---------- Records supplied ----------

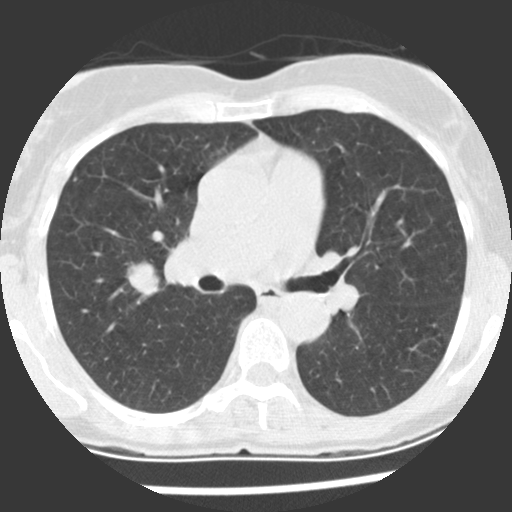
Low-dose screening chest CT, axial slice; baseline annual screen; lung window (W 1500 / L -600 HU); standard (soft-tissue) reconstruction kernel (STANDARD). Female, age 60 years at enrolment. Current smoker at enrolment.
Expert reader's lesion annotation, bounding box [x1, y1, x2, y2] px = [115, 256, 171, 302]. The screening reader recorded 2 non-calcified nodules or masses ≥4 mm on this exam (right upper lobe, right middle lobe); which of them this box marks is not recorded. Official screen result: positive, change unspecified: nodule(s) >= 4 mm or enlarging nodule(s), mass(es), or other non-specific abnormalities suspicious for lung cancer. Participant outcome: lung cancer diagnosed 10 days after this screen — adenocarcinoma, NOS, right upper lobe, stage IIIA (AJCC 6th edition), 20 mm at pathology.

----------
---------- Records supplied ----------

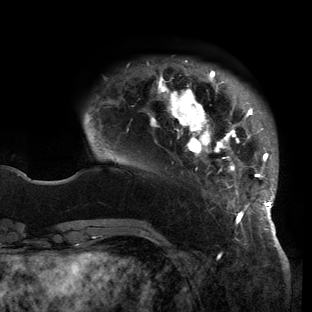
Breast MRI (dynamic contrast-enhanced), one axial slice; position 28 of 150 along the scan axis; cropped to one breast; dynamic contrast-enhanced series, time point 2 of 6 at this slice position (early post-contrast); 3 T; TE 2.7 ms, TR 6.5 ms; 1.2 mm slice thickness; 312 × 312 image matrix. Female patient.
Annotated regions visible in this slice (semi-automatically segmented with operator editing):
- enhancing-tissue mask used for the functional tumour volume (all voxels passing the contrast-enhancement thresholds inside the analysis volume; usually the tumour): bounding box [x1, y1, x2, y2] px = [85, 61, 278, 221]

----------
---------- Records supplied ----------

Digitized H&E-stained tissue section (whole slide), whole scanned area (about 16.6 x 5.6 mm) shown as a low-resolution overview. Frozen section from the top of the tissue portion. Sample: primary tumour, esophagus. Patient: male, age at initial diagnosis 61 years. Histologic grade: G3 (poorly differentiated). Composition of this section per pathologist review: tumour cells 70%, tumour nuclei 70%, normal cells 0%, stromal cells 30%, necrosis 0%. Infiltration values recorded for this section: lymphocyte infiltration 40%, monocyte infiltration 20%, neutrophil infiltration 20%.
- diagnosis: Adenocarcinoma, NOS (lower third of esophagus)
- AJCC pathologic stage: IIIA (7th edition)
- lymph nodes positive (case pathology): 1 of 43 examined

----------

**Your instructions**
What are the lines above, starting at the one with "Digitized H&E-stained tissue" and ending at the one with "- lymph nodes"? Give them again exactly, and only them.

**Solution**
Digitized H&E-stained tissue section (whole slide), whole scanned area (about 16.6 x 5.6 mm) shown as a low-resolution overview. Frozen section from the top of the tissue portion. Sample: primary tumour, esophagus. Patient: male, age at initial diagnosis 61 years. Histologic grade: G3 (poorly differentiated). Composition of this section per pathologist review: tumour cells 70%, tumour nuclei 70%, normal cells 0%, stromal cells 30%, necrosis 0%. Infiltration values recorded for this section: lymphocyte infiltration 40%, monocyte infiltration 20%, neutrophil infiltration 20%.
- diagnosis: Adenocarcinoma, NOS (lower third of esophagus)
- AJCC pathologic stage: IIIA (7th edition)
- lymph nodes positive (case pathology): 1 of 43 examined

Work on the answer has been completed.